Scott gave his partner a withering look and Eric put his hands up in surrender. Just then, Angie turned toward them, a hand raised with a finger in the air as she listened to her phone. They turned toward her expectantly.

‘OK, OK,’ she said, then covered the mouthpiece of the phone as she addressed the three men. ‘The text message was sent from a cell phone today at one-oh-seven p.m.’

Scott walked up to her. ‘Is it turned on right now? Can they track it?’ He all but took the phone from her hand.

‘It doesn’t need to be turned on – hang on.’ She listened to her phone, thanked the person on the other end and then cut the call. ‘OK, the cell doesn’t need to be turned on for the phone company to ping it and get a location within one hundred feet. But first we gotta get a warrant out to the phone company.’

‘This is bullshit!’ Scott fumed. ‘This is high priority, did you tell them that?’

‘We might have another way.’ She exchanged a glance with Mark. ‘Look, the D’s in Missings at Atlanta PD have the technology to ping cells.’

Scott looked at each of the agents in turn. ‘Missing Persons? You know any of those detectives?’

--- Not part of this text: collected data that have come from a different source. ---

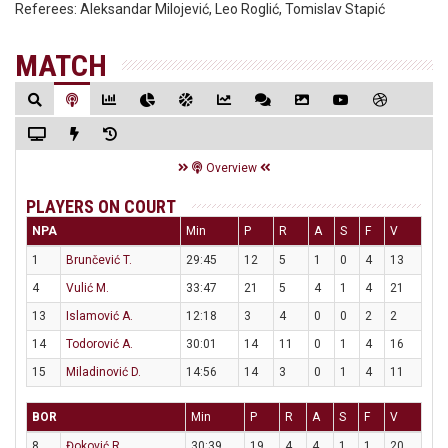
Referees:
Aleksandar Milojević, Leo Roglić, Tomislav Stapić
MATCH
Overview
PLAYERS ON COURT
NPA
Min
P
R
A
S
F
V
1
Brunčević T.
29:45
12
5
1
0
4
13
4
Vulić M.
33:47
21
5
4
1
4
21
13
Islamović A.
12:18
3
4
0
0
2
2
14
Todorović A.
30:01
14
11
0
1
4
16
15
Miladinović D.
14:56
14
3
0
1
4
11
BOR
Min
P
R
A
S
F
V
8
Đoković R.
30:39
19
4
4
1
1
20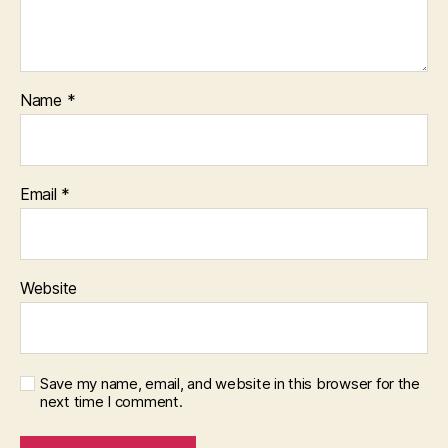
Name
*
Email
*
Website
Save my name, email, and website in this browser for the
next time I comment.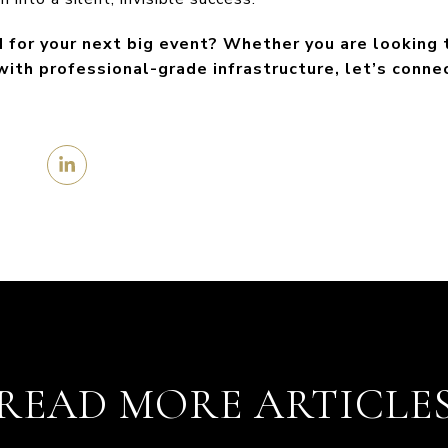
ed for your next big event? Whether you are looking
 with professional-grade infrastructure, let’s conne
READ MORE ARTICLE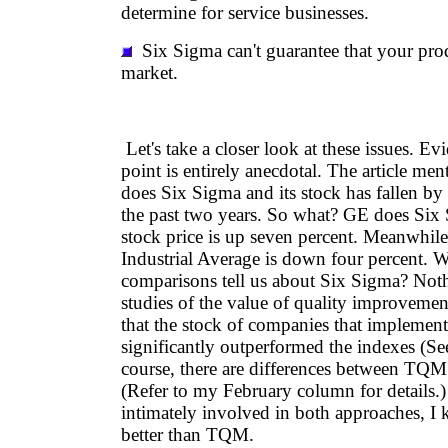
determine for service businesses.
Six Sigma can't guarantee that your prod
market.
Let's take a closer look at these issues. Evi
point is entirely anecdotal. The article me
does Six Sigma and its stock has fallen by
the past two years. So what? GE does Six 
stock price is up seven percent. Meanwhil
Industrial Average is down four percent. 
comparisons tell us about Six Sigma? Noth
studies of the value of quality improvemen
that the stock of companies that implem
significantly outperformed the indexes (Se
course, there are differences between TQ
(Refer to my February column for details.
intimately involved in both approaches, I
better than TQM.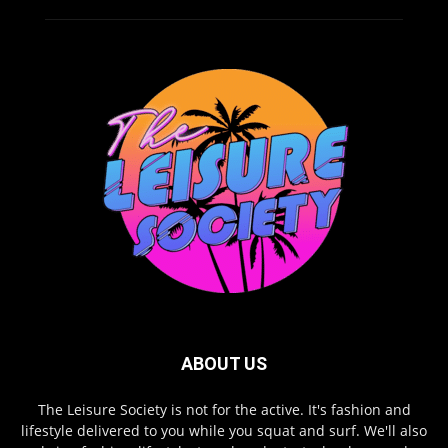
ABOUT US
The Leisure Society is not for the active. It's fashion and
lifestyle delivered to you while you squat and surf. We'll also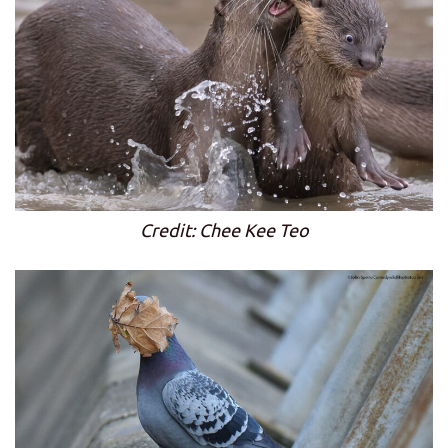
Credit: Chee Kee Teo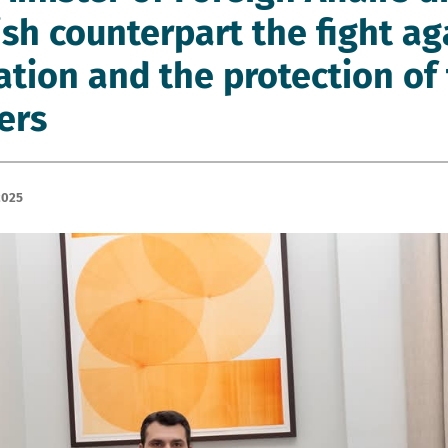
sh counterpart the fight aga
ation and the protection of 
ers
2025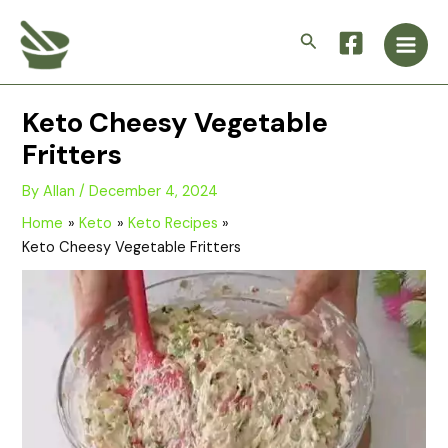
Skip
Main
to
Search
Men
content
Keto Cheesy Vegetable
Fritters
By
Allan
/
December 4, 2024
Home
Keto
Keto Recipes
Keto Cheesy Vegetable Fritters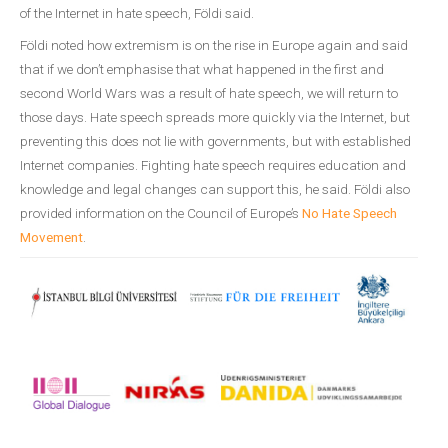
of the Internet in hate speech, Földi said.
Földi noted how extremism is on the rise in Europe again and said
that if we don’t emphasise that what happened in the first and
second World Wars was a result of hate speech, we will return to
those days. Hate speech spreads more quickly via the Internet, but
preventing this does not lie with governments, but with established
Internet companies. Fighting hate speech requires education and
knowledge and legal changes can support this, he said. Földi also
provided information on the Council of Europe’s
No Hate Speech
Movement
.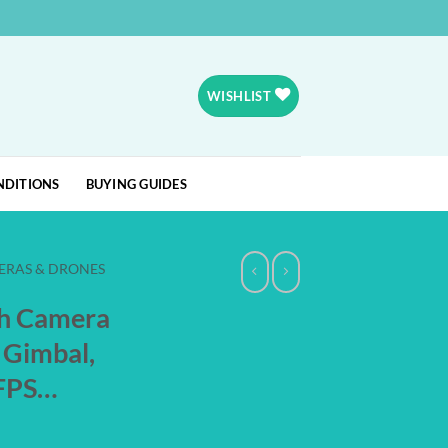
WISHLIST
NDITIONS
BUYING GUIDES
ERAS & DRONES
h Camera
s Gimbal,
0FPS…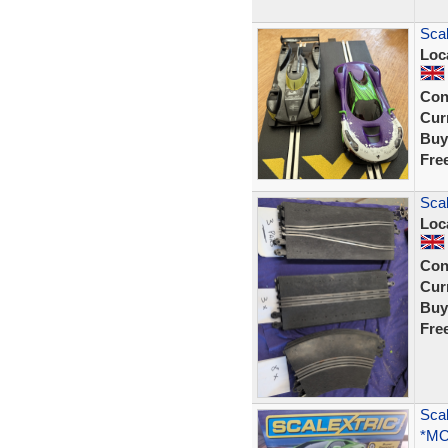
Scal
Loc
Con
Curr
Buy
Fre
Scal
Loc
Con
Curr
Buy
Fre
Scal
*MO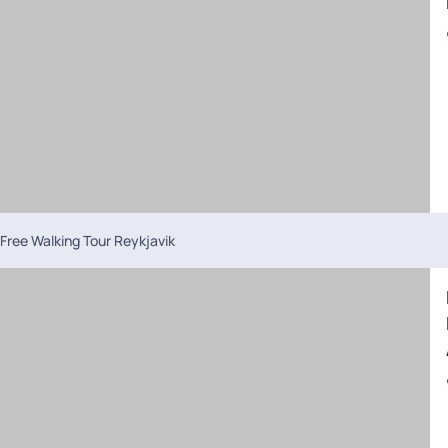
Free Walking Tour Reykjavik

Angie’s mouth was set. ‘I’ve got a couple of favors I can call in. It might not be enough.’

‘If they’re like other detectives I know, they’ll scratch you this time if you’re ready to scratch them next time. What’s it gonna take, Ange?’ Scott implored.

‘Let me make some calls.’ She turned to leave the room.

Eric was hard on her heels. ‘I’ll start the warrant process in case we need it.’ The door slammed behind them.

Scott gave Mark a questioning look.

Mark responded, ‘She’s got some history with the head of that unit.’

‘Personal or on the job?’

‘Both, but that’s not where the favors are. She helped them out on a case so she’s going to be calling that favor in. But because there’s some personal stuff, she’s not going to like doing it. You know Angie.’

‘She left him, then?’

‘Hey, I didn’t say anything.’ Mark gestured at his own chest as he got up. ‘Did you hear me say something?’

‘She’s not going to forget it was me that had her call in the favor, is she?’ Scott grimaced to himself as he followed Mark out of the briefing room.